## Text shown
Johannes Scott, May 2023.


Under the auspices of the Union of South Africa, J H Pierneef’s Station Panels installation was commissioned in 1929 for the 1932 inauguration of Johannesburg Park Station. In 1935, Pierneef received The Medal for Visual Arts for acclaimed public reception – the artwork hung in the public railway concourse for decades. The 32 landscape paintings depict scenes of unimaginable beauty, intended to introduce the station as gateway of desire to distant and exotic spaces mediated by the far-reaching conduits of the Southern African railway network.


There is something mysterious and enduring about this artwork that, for nearly a century now, has lured seizure by several ideologies. After the apartheid regime took power in 1948, the station concourse was segregated and the Afrikaner Bond (National Party) appropriated Station Panels as emblem for “Ons Land” (connoting, white Afrikaners seized the land of desire). By the time Station Panels were dismantled, and after democratisation in 1994, the artwork became a political point of reference for decolonisation. In 2010, Ulrika Flink commented that the artwork has been “described as a dehistoricised, dehumanized outsider’s view of territory, offering an untouched land available to explore, conquer and control.”

Recorded data:
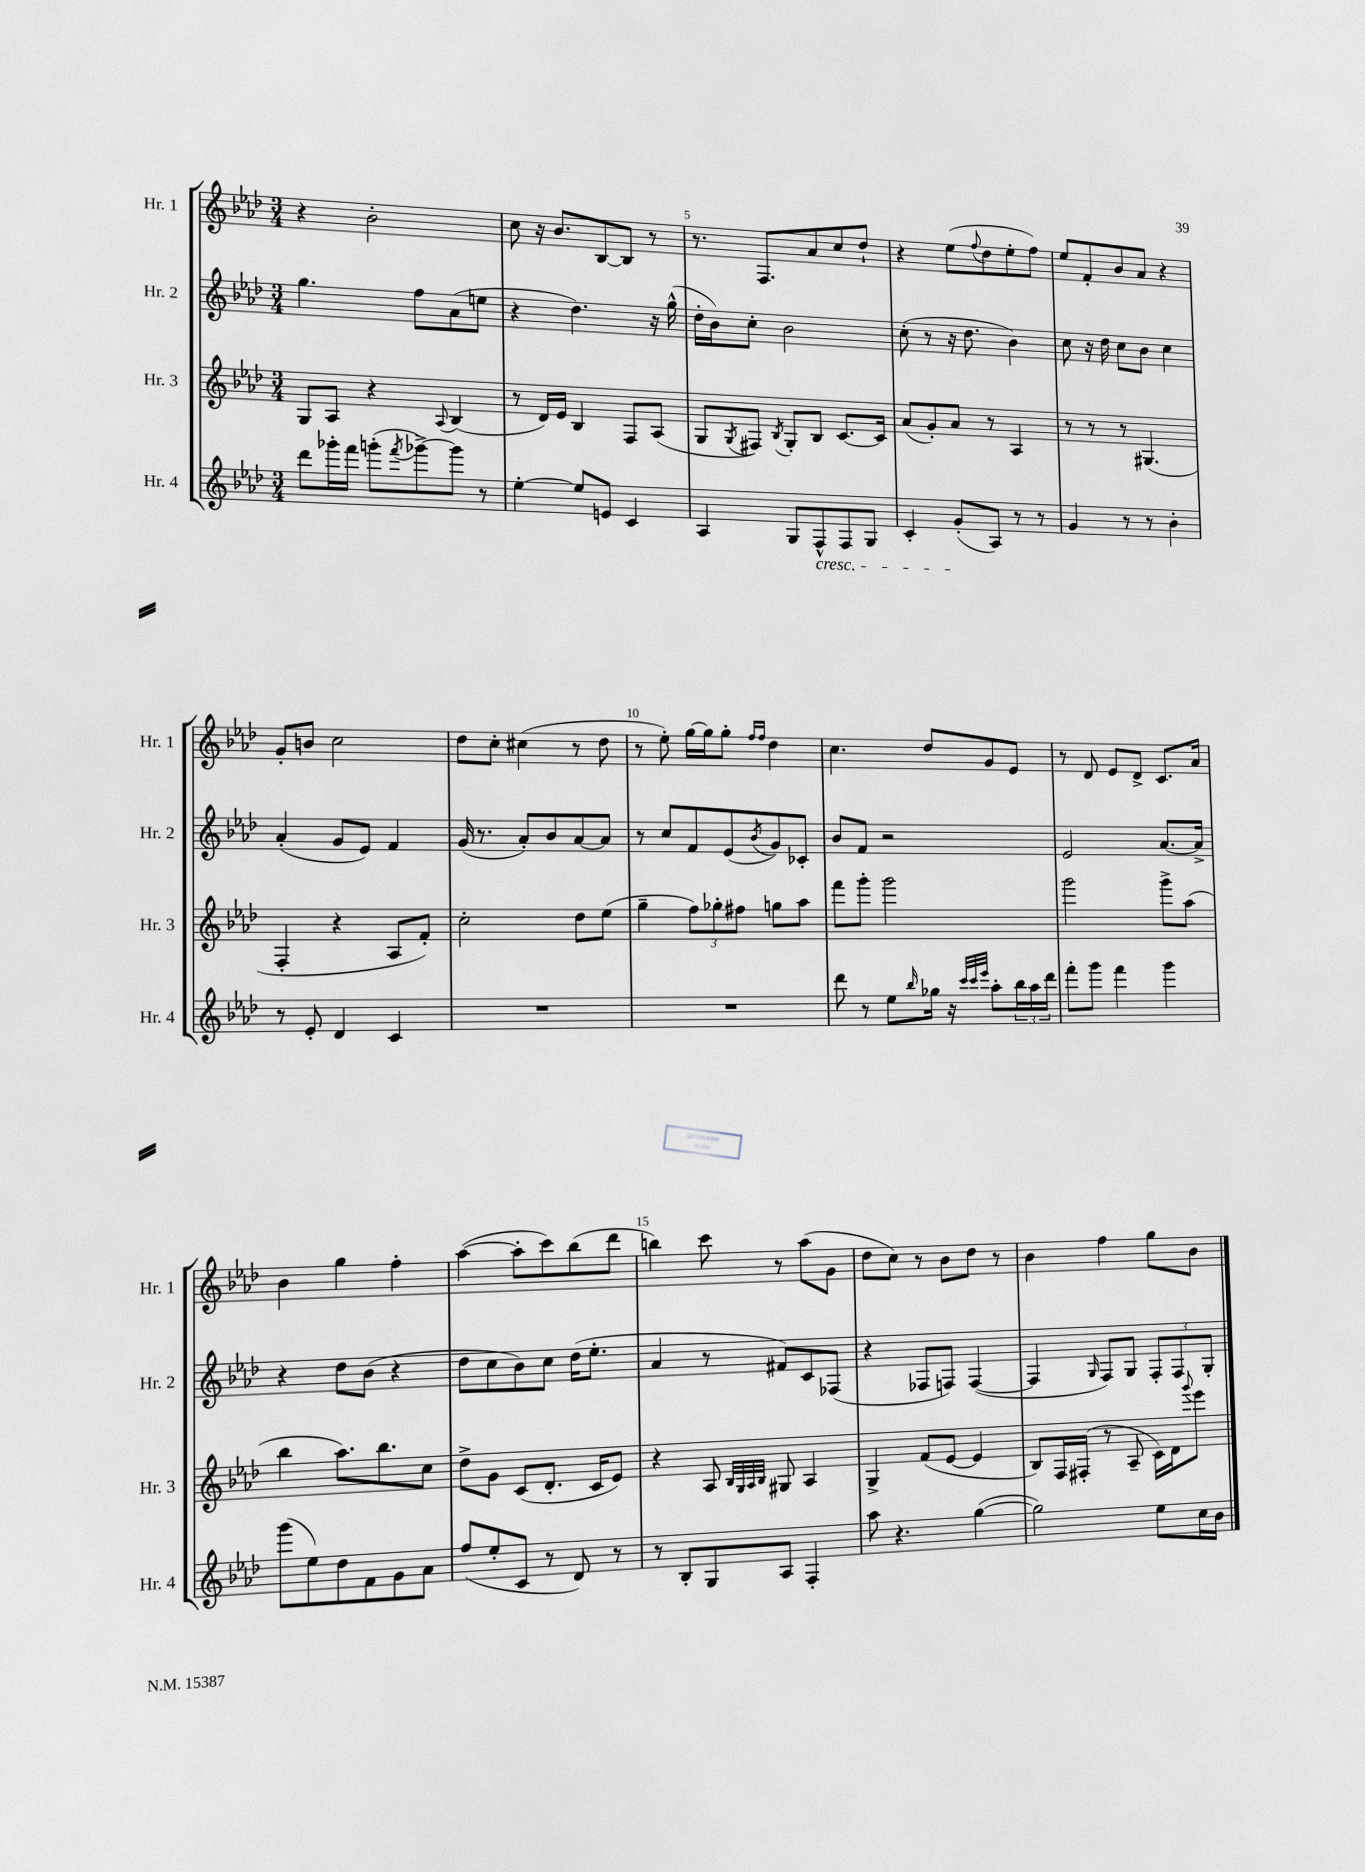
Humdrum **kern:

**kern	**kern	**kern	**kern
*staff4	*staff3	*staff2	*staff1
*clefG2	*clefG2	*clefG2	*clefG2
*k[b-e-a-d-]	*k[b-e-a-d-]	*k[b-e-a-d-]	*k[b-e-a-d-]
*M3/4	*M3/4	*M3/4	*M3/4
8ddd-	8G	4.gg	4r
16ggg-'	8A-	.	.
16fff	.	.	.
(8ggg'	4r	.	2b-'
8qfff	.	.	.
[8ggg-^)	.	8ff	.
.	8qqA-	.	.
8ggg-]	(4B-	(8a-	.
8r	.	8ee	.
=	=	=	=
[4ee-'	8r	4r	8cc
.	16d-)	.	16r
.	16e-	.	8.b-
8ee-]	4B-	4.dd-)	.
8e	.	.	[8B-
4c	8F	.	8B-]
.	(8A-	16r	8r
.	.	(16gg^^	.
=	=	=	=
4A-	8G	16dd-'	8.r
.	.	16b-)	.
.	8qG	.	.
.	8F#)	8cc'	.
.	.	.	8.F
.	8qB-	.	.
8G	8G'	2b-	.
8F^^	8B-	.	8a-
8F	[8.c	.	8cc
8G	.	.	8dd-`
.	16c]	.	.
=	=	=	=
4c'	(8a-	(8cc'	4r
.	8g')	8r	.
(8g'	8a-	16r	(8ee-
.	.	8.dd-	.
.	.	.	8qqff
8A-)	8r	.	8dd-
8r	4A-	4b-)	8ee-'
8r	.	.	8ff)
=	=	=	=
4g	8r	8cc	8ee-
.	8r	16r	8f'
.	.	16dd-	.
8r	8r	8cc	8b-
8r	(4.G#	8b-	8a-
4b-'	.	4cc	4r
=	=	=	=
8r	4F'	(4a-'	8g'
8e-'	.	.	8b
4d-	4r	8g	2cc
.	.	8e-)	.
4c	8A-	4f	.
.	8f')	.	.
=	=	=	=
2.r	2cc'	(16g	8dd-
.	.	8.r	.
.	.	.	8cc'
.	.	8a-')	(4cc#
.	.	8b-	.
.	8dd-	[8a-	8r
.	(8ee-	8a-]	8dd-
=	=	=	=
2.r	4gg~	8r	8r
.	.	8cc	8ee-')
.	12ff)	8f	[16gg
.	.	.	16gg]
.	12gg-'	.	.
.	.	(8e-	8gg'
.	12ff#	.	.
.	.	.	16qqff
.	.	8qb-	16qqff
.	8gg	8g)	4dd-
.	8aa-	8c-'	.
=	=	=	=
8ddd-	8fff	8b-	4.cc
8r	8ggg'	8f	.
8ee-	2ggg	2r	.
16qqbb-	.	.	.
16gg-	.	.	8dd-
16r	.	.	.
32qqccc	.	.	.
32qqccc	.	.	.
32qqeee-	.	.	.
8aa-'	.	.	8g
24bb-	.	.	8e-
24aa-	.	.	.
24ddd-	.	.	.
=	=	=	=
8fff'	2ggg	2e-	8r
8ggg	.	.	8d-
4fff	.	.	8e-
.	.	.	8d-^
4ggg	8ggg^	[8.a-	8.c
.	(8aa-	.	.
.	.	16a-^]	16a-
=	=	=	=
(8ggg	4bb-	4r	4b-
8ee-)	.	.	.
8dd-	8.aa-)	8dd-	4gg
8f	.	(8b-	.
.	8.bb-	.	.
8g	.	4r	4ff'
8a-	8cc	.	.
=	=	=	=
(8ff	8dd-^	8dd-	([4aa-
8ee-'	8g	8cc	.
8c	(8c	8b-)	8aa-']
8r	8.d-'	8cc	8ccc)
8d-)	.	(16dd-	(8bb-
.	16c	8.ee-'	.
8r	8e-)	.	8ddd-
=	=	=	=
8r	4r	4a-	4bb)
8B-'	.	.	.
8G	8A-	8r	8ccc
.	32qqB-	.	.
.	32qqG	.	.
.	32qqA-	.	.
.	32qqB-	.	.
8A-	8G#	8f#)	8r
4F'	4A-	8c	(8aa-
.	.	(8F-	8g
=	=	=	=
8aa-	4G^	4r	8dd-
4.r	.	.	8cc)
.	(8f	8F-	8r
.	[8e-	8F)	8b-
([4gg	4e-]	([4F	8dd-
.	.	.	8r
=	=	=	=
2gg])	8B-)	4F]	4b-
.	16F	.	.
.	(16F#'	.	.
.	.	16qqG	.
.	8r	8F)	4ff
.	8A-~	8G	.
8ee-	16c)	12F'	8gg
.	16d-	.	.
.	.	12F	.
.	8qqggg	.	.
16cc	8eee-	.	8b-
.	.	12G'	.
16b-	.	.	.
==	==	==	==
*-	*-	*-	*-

## Required actions
1. Rewrite the text on Pierneef's Station Panels from "Under the auspices" up to and including "African railway network.", substituting "hall" for "concourse".
2. Answer these questions from the text on Pierneef's Station Panels:
(a) In what year was the installation commissioned?
(b) How many landscape paintings make up the artwork?
(c) In what year did the apartheid regime take power?
3. Continue the text on Pierneef's Station Panels from its last sentence.

## Responses to the exercise
1.
Under the auspices of the Union of South Africa, J H Pierneef’s Station Panels installation was commissioned in 1929 for the 1932 inauguration of Johannesburg Park Station. In 1935, Pierneef received The Medal for Visual Arts for acclaimed public reception – the artwork hung in the public railway hall for decades. The 32 landscape paintings depict scenes of unimaginable beauty, intended to introduce the station as gateway of desire to distant and exotic spaces mediated by the far-reaching conduits of the Southern African railway network.

2.
(a) 1929
(b) 32
(c) 1948

3.
In 2012, two South African artists, Monique Pelser and Carl Becker, staged an exhibition to ‘rescue’ the memory of Pierneef’s Station Panels. Independently, they set out to find the original, geographical vantage points from where Pierneef sourced the scenery, and to show how time has changed these views. Dr Gerhard Schoeman, in the introduction to their exhibition catalogue titled Our Land | Ons Land, alludes to the artists as searching for the ghost of Pierneef that haunts them.


In the artist statement, Becker says he was unsuccessful in finding these source locations of domesticated nature bathed in the same light as 17th century Dutch paintings. Pierneef was a liar because he distorted and shifted mountains, Becker claims, concluding, pertinently, that we have reason to be suspicious of Pierneef’s billowing clouds.


Pelser, on the other hand, recognises Pierneef’s work not as representation of natural earth, but instead, as constructed landscape – which she insists is an intellectual activity. She concludes that Pierneef’s uninhabited landscapes slip into the realm of phantasmagoria, similar to a Japanese genre of cartoons typically having fantasy themes. Pelser exhibited her photographs of Pierneef’s source locations as digital slideshow – shifting every five seconds, the play of light and shadow animates the scenery as pulsating earth.


On public view at its current setting at the Rupert Museum in Stellenbosch, it is time to re-imagine our aesthetic perspective on Pierneef’s Station Panels. For this endeavour, nothing can be more appropriate than theoretical psychoanalysis. To be more specific, we do not need a psychobiography on the artist, instead, we must analyse the artwork in relation to symbolic order. For contemporary ecocritical context, one can follow the lead of the curatorial direction for the 2024 Manifesto Barcelona, where natural resources such as mountains, sea, and rivers will set the scene for ecological transformation.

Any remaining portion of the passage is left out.